--- Extracted information Enclosed Below ---

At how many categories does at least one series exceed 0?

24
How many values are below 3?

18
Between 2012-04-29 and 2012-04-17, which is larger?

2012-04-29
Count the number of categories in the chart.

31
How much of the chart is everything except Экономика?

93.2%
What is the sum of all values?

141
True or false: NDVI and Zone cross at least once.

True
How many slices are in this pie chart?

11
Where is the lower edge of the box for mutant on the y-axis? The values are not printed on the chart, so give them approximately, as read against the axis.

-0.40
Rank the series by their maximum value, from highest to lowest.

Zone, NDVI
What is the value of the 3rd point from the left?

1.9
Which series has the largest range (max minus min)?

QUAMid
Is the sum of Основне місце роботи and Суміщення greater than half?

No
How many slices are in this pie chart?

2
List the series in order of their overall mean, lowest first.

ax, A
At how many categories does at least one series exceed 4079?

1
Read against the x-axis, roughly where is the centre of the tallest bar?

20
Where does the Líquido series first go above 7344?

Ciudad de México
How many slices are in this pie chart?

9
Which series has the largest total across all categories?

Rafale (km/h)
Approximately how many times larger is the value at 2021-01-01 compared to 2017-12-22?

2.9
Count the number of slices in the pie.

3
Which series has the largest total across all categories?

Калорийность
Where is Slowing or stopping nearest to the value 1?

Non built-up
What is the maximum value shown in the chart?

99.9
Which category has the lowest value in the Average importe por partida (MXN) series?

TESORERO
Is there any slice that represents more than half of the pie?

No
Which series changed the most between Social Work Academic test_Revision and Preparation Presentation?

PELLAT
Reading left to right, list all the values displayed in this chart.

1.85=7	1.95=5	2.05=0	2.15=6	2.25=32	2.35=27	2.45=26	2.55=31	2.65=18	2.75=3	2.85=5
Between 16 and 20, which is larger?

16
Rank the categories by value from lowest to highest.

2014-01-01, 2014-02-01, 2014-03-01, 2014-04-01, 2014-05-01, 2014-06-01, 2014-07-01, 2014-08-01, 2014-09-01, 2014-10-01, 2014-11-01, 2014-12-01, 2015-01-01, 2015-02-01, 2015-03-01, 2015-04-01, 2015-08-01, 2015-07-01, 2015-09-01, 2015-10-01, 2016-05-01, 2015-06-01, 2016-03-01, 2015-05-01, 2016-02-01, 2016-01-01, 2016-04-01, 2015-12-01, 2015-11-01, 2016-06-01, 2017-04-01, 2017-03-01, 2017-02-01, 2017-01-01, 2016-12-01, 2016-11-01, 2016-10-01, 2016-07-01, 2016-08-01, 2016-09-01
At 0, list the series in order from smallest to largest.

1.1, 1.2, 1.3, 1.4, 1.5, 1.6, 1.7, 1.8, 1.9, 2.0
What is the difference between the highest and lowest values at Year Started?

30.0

--- End of Enclosed Extracted information ---

| Brief |
Please copy out all of the rows above word for word, leaving nothing out and changing nothing.

| Exercise output |
At how many categories does at least one series exceed 0?

24
How many values are below 3?

18
Between 2012-04-29 and 2012-04-17, which is larger?

2012-04-29
Count the number of categories in the chart.

31
How much of the chart is everything except Экономика?

93.2%
What is the sum of all values?

141
True or false: NDVI and Zone cross at least once.

True
How many slices are in this pie chart?

11
Where is the lower edge of the box for mutant on the y-axis? The values are not printed on the chart, so give them approximately, as read against the axis.

-0.40
Rank the series by their maximum value, from highest to lowest.

Zone, NDVI
What is the value of the 3rd point from the left?

1.9
Which series has the largest range (max minus min)?

QUAMid
Is the sum of Основне місце роботи and Суміщення greater than half?

No
How many slices are in this pie chart?

2
List the series in order of their overall mean, lowest first.

ax, A
At how many categories does at least one series exceed 4079?

1
Read against the x-axis, roughly where is the centre of the tallest bar?

20
Where does the Líquido series first go above 7344?

Ciudad de México
How many slices are in this pie chart?

9
Which series has the largest total across all categories?

Rafale (km/h)
Approximately how many times larger is the value at 2021-01-01 compared to 2017-12-22?

2.9
Count the number of slices in the pie.

3
Which series has the largest total across all categories?

Калорийность
Where is Slowing or stopping nearest to the value 1?

Non built-up
What is the maximum value shown in the chart?

99.9
Which category has the lowest value in the Average importe por partida (MXN) series?

TESORERO
Is there any slice that represents more than half of the pie?

No
Which series changed the most between Social Work Academic test_Revision and Preparation Presentation?

PELLAT
Reading left to right, list all the values displayed in this chart.

1.85=7	1.95=5	2.05=0	2.15=6	2.25=32	2.35=27	2.45=26	2.55=31	2.65=18	2.75=3	2.85=5
Between 16 and 20, which is larger?

16
Rank the categories by value from lowest to highest.

2014-01-01, 2014-02-01, 2014-03-01, 2014-04-01, 2014-05-01, 2014-06-01, 2014-07-01, 2014-08-01, 2014-09-01, 2014-10-01, 2014-11-01, 2014-12-01, 2015-01-01, 2015-02-01, 2015-03-01, 2015-04-01, 2015-08-01, 2015-07-01, 2015-09-01, 2015-10-01, 2016-05-01, 2015-06-01, 2016-03-01, 2015-05-01, 2016-02-01, 2016-01-01, 2016-04-01, 2015-12-01, 2015-11-01, 2016-06-01, 2017-04-01, 2017-03-01, 2017-02-01, 2017-01-01, 2016-12-01, 2016-11-01, 2016-10-01, 2016-07-01, 2016-08-01, 2016-09-01
At 0, list the series in order from smallest to largest.

1.1, 1.2, 1.3, 1.4, 1.5, 1.6, 1.7, 1.8, 1.9, 2.0
What is the difference between the highest and lowest values at Year Started?

30.0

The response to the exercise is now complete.